I am looking at the STM32 F4 series Discovery board. I have the eval board on my desk currently. I want to use this system to send data from USB to a 3 byte parallel data bus using an external clock source. I am using the STM32407 chip. I need to input data from a PC through the USB bus. My wish list is for the chip to handle a 2 MHz external clock rate and load the 3-byte GPIOs every clock cycle.
That would be 2MHz x 24bits = 48 Mbits/s or 6 MBytes/s if my math is correct. The output from the STM32 GPIO would need to be smooth as the USB would be in packets.
Is the 2 MHz possible? Can I go faster?
Thank you very much.

Best Answer

6 MBytes/s through USB full-speed 12Mbit USB is impossible. So no 2MHz outside clock is not possible through that interface.

A more feasible target through that interface might be about 0.5MB/s over USB. Loading a 3-byte GPIO, would be about 0.5/3, or 167kHz.

The STM32F4 Discovery board (part number STM32F4DISCOVERY) does not have the USB high-speed, 480Mbit, interface implemented, so you'll need to build that (I vaguely remember something about a daughterboard with some more peripheral interfaces, might I might be wrong).

You'll need to check out the library code to drive that peripheral. It runs at 168MHz, which is 28 cycles/byte. ARM load and store instructions are 2 cycles, so 28 cycles isn't many instructions. Worse, GPIO ports are only 16 bits wide, so it's going to be a couple of writes to set up the 24 bits. Depending on the 24-bit bus, it might need a handshake too. Each of those writes is 2 cycles. IIRC DMA runs at about 1/4 CPU frequency (I'd need to dig hard to find that).

It only has 192kB of RAM, so say 180kB for buffers. That is only 3% of your data rate, i.e. 33milliseconds, which isn't very 'luxurious'.
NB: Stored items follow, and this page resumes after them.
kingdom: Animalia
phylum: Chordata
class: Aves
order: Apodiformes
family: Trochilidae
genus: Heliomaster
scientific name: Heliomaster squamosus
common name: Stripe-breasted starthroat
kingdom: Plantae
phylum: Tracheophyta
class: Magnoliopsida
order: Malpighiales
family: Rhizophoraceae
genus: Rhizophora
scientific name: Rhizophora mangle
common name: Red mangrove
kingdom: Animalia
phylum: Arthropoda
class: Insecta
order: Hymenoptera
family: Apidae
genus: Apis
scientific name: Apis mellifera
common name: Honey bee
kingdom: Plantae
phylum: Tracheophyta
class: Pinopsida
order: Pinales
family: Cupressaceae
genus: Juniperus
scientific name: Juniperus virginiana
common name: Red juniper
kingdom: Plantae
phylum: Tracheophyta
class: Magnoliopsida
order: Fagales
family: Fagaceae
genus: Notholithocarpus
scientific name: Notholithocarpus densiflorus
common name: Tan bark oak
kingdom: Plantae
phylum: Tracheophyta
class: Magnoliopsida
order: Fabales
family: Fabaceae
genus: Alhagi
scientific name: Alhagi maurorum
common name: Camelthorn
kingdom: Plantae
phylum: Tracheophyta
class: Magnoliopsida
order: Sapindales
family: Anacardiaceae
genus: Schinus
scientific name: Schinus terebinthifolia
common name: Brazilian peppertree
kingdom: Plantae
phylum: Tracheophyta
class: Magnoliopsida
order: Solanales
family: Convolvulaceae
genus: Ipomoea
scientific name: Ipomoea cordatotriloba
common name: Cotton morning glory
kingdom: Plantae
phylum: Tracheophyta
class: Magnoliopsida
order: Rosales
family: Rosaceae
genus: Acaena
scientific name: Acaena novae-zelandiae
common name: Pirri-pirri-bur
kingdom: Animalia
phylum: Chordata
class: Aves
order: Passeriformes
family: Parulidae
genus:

So I guess it might be feasible, but it is likely to be a hard piece of code to write and polish.

I'd have to do some tests to get a better sense for what is reasonable.

I might try something like a BeagleBone Black, i.e. about 4-5x more CPU. It has two RISC CPU's on SoC too, which could offload the low-level I/O, and lots of I/O pins. It might even have 32bit wide ports (maybe someone else can comment).

PS:
I wrote and polished code to toggle one pin on STM32F103, which ran at a CPU clock of 72MHz. IIRC it got 12MHz doing no processing at all. So 2MHz, with two I/O port writes, with USB processing, but just over 2x faster clock (which will suffer program memory wait states), seems impossible.